## Given records

== Segment start ==

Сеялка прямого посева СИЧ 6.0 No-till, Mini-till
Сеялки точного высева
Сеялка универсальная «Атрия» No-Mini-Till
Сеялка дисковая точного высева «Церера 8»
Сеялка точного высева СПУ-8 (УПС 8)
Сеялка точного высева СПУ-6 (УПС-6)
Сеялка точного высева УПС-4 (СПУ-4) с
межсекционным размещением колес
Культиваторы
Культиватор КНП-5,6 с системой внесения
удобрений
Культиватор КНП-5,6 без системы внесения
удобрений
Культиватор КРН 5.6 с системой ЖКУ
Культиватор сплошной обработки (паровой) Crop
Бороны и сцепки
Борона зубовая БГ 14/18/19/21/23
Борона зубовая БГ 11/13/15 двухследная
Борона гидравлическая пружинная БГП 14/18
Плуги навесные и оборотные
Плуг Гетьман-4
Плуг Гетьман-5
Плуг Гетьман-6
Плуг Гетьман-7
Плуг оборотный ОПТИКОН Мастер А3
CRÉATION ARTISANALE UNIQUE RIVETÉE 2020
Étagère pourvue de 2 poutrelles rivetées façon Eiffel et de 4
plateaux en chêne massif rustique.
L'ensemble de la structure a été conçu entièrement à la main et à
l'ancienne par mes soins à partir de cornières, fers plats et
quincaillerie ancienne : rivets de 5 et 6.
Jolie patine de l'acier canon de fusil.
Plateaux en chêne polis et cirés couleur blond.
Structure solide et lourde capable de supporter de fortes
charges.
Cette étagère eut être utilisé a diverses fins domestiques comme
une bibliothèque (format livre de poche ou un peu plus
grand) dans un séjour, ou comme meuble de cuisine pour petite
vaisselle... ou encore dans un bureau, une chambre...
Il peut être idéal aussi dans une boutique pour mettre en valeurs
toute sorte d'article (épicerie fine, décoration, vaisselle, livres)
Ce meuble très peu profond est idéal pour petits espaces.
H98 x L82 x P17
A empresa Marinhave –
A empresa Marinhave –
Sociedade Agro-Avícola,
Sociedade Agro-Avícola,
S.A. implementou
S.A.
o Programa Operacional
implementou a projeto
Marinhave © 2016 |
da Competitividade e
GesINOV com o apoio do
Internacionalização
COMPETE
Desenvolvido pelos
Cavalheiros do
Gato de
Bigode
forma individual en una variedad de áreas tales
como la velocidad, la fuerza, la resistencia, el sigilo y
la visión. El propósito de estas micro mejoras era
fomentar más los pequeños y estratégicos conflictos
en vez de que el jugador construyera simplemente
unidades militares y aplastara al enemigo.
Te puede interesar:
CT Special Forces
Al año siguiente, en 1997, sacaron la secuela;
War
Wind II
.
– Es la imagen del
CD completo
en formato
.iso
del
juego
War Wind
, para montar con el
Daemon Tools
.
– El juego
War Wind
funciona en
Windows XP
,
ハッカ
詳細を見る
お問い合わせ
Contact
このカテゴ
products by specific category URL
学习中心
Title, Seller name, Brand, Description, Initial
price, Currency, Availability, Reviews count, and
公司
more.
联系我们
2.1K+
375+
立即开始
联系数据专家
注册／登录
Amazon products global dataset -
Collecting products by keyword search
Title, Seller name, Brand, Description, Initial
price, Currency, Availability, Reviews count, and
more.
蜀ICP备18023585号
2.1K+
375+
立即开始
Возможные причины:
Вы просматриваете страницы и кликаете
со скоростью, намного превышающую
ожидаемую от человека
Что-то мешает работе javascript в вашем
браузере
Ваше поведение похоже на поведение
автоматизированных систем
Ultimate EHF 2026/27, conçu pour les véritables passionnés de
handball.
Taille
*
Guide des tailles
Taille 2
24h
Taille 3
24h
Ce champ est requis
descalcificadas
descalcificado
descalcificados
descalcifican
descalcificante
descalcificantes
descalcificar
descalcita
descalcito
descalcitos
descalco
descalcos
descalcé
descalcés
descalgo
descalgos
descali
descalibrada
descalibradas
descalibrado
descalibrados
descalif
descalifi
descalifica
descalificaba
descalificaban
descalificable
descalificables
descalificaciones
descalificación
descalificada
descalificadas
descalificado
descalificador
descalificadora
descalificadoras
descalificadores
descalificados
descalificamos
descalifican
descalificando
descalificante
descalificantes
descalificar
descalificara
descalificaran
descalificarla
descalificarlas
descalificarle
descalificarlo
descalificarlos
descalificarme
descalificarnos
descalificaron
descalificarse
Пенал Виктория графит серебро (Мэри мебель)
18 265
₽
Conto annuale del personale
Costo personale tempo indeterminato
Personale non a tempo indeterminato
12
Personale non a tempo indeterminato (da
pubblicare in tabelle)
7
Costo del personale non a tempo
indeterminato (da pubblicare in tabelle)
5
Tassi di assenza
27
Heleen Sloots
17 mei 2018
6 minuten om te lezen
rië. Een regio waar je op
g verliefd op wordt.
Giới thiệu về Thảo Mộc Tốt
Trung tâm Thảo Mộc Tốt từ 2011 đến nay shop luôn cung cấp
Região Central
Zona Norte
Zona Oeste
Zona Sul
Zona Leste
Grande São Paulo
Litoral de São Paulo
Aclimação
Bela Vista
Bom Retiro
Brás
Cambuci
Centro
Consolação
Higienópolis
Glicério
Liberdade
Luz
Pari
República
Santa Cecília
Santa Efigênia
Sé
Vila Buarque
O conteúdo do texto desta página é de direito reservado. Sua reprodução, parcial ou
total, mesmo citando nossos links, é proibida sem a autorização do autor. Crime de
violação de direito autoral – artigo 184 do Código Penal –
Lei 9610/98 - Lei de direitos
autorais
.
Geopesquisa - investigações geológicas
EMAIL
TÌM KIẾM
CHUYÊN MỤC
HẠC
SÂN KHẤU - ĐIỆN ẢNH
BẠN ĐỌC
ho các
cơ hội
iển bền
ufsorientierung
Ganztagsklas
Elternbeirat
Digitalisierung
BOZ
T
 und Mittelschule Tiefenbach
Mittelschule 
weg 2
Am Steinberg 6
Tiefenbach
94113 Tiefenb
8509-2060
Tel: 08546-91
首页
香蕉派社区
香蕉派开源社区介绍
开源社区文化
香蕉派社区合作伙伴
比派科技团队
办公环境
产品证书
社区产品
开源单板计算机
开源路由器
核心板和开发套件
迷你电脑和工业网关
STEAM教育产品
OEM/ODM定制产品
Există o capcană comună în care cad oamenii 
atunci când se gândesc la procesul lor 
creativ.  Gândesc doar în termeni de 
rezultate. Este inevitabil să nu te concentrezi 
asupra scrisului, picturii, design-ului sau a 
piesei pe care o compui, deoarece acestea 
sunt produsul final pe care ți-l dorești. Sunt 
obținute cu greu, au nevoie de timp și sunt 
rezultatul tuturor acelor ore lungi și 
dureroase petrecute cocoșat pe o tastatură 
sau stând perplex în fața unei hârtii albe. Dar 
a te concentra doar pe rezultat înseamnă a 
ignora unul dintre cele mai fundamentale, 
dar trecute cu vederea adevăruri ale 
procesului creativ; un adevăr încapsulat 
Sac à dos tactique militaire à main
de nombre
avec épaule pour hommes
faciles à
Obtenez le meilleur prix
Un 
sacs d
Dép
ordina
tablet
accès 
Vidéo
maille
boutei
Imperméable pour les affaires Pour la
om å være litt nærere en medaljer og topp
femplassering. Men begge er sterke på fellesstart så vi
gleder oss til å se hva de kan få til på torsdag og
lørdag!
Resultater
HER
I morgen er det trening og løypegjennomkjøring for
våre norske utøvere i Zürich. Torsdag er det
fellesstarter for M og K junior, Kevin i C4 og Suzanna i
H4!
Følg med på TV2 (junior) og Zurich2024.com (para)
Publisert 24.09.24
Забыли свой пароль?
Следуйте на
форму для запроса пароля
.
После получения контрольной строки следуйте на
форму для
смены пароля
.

== Segment end ==

## Task item
Word for word, restate the lines above from the line containing "OEM/ODM定制产品" through the line containing "dar trecute cu vederea adevăruri ale", with both included and nothing else.

## Output for this exercise
OEM/ODM定制产品
Există o capcană comună în care cad oamenii 
atunci când se gândesc la procesul lor 
creativ.  Gândesc doar în termeni de 
rezultate. Este inevitabil să nu te concentrezi 
asupra scrisului, picturii, design-ului sau a 
piesei pe care o compui, deoarece acestea 
sunt produsul final pe care ți-l dorești. Sunt 
obținute cu greu, au nevoie de timp și sunt 
rezultatul tuturor acelor ore lungi și 
dureroase petrecute cocoșat pe o tastatură 
sau stând perplex în fața unei hârtii albe. Dar 
a te concentra doar pe rezultat înseamnă a 
ignora unul dintre cele mai fundamentale, 
dar trecute cu vederea adevăruri ale 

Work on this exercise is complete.